# Data provided
╔══
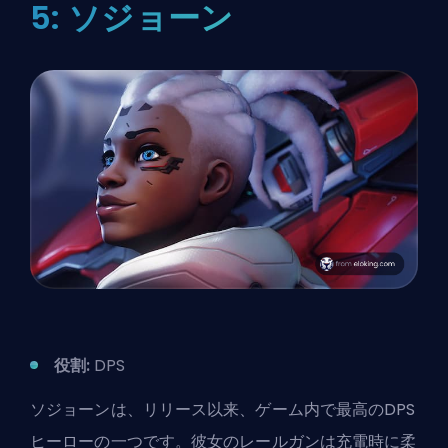
5: ソジョーン
役割:
DPS
ソジョーンは、リリース以来、ゲーム内で最高のDPS
ヒーロー
の一つです。彼女のレールガンは充電時に柔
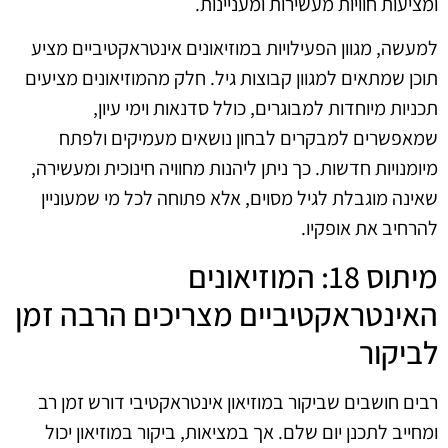
ומציעות חוויות מעשירות ומעניינות.
למעשה, מגוון הפעילויות במוזיאונים אינטראקטיביים מציע
תוכן שמתאים למגוון קבוצות גיל. חלק מהמוזיאונים מציעים
תכניות מיוחדות למבוגרים, כולל סדנאות וימי עיון,
שמאפשרים למבקרים לבחון נושאים מעמיקים ולפתח
מיומנויות חדשות. כך ניתן ליהנות מחוויה חינוכית ומעשירה,
שאינה מוגבלת לגיל מסוים, אלא פתוחה לכל מי שמעוניין
להרחיב את אופקיו.
מיתוס 18: המוזיאונים
האינטראקטיביים מצריכים הרבה זמן
לביקור
רבים חושבים שביקור במוזיאון אינטראקטיבי דורש זמן רב
ומחייב לתכנן יום שלם. אך במציאות, ביקור במוזיאון יכול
╚══
# About this task
Please write out the lines from the one that holds "ソジョーンは、リリース以来、ゲーム内で最高のDPS" through the end of the material, both ends included, exactly and with no pictures.

# Problem solution
ソジョーンは、リリース以来、ゲーム内で最高のDPS
ヒーロー
の一つです。彼女のレールガンは充電時に柔
ומציעות חוויות מעשירות ומעניינות.
למעשה, מגוון הפעילויות במוזיאונים אינטראקטיביים מציע
תוכן שמתאים למגוון קבוצות גיל. חלק מהמוזיאונים מציעים
תכניות מיוחדות למבוגרים, כולל סדנאות וימי עיון,
שמאפשרים למבקרים לבחון נושאים מעמיקים ולפתח
מיומנויות חדשות. כך ניתן ליהנות מחוויה חינוכית ומעשירה,
שאינה מוגבלת לגיל מסוים, אלא פתוחה לכל מי שמעוניין
להרחיב את אופקיו.
מיתוס 18: המוזיאונים
האינטראקטיביים מצריכים הרבה זמן
לביקור
רבים חושבים שביקור במוזיאון אינטראקטיבי דורש זמן רב
ומחייב לתכנן יום שלם. אך במציאות, ביקור במוזיאון יכול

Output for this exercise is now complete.